**Extract to read**
★ ★ ★ ★ ★

Donald Cecil Coggins Jr. (born July 17, 1959) is a United States district judge of the United States District Court for the District of South Carolina.

Biography 

Coggins was born in Spartanburg, South Carolina, on July 17, 1959. He received a Bachelor of Arts degree in 1981 from Clemson University. He received a Juris Doctor in 1984 from the University of South Carolina School of Law. He began his legal career as an associate at the law firm of Cummings and Smith, where he was employed from 1984 to 1986. He became a named partner at the successor firms of Cummings, Smith and Coggins from 1986 to 1993 and Smith and Coggins from 1993 to 2000. From 2000 to 2017, he was a shareholder at the law firm of Harrison, White, Smith & Coggins, P.C. (formerly Harrison, White, Smith, Hayes & Coggins, P.C.), where his practice focused on civil litigation. From 2010 to 2013, he was the firm's managing shareholder. Coggins also served as a member of the South Carolina Commission on Lawyer Conduct, a position he held from 2003 to 2017.

Federal judicial service

Expired nomination to district court under Obama 

On February 25, 2016, President Obama nominated Coggins to serve as a United States District Judge of the United States District Court for the District of South Carolina, to the seat vacated by Judge Joseph F. Anderson, who assumed senior status on November 16, 2014. On June 21, 2016, a hearing before the Senate Judiciary Committee was held on his nomination. On July 14, 2016, his nomination was reported out of committee by a voice vote. His nomination expired on January 3, 2017, with the end of the 114th Congress.

★ ★ ★ ★ ★

**Input data**
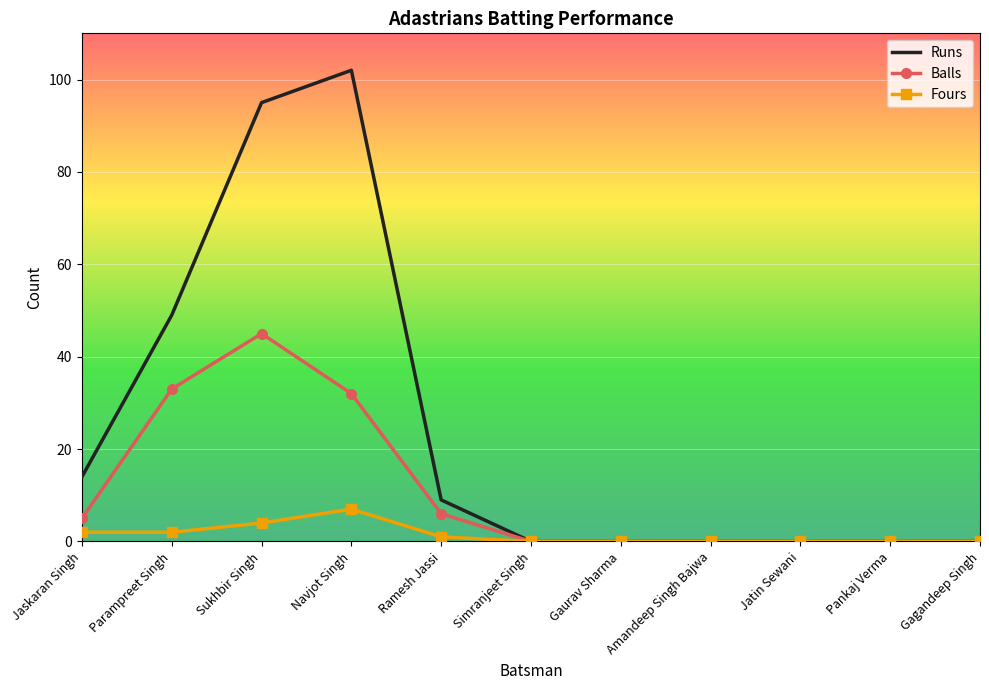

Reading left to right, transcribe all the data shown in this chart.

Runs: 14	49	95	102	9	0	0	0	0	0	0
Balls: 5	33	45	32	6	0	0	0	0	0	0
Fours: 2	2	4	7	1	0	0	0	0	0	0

★ ★ ★ ★ ★

**Work order 1**
According to the Coggins biography, which law school awarded him a Juris Doctor?
**Work order 2**
Continue the Coggins biography from where it stops.
Nothing in the data is needed here.

**Output 1**
The University of South Carolina School of Law

**Output 2**
Renomination to district court under Trump 

On August 3, 2017, President Donald Trump renominated Coggins to the same seat. His nomination was reported out of committee by a voice vote on September 14, 2017. On November 16, 2017, the Senate invoked cloture on his nomination by a 96–1 vote. His nomination was confirmed later that day a 96–0 vote. He received his judicial commission on November 20, 2017.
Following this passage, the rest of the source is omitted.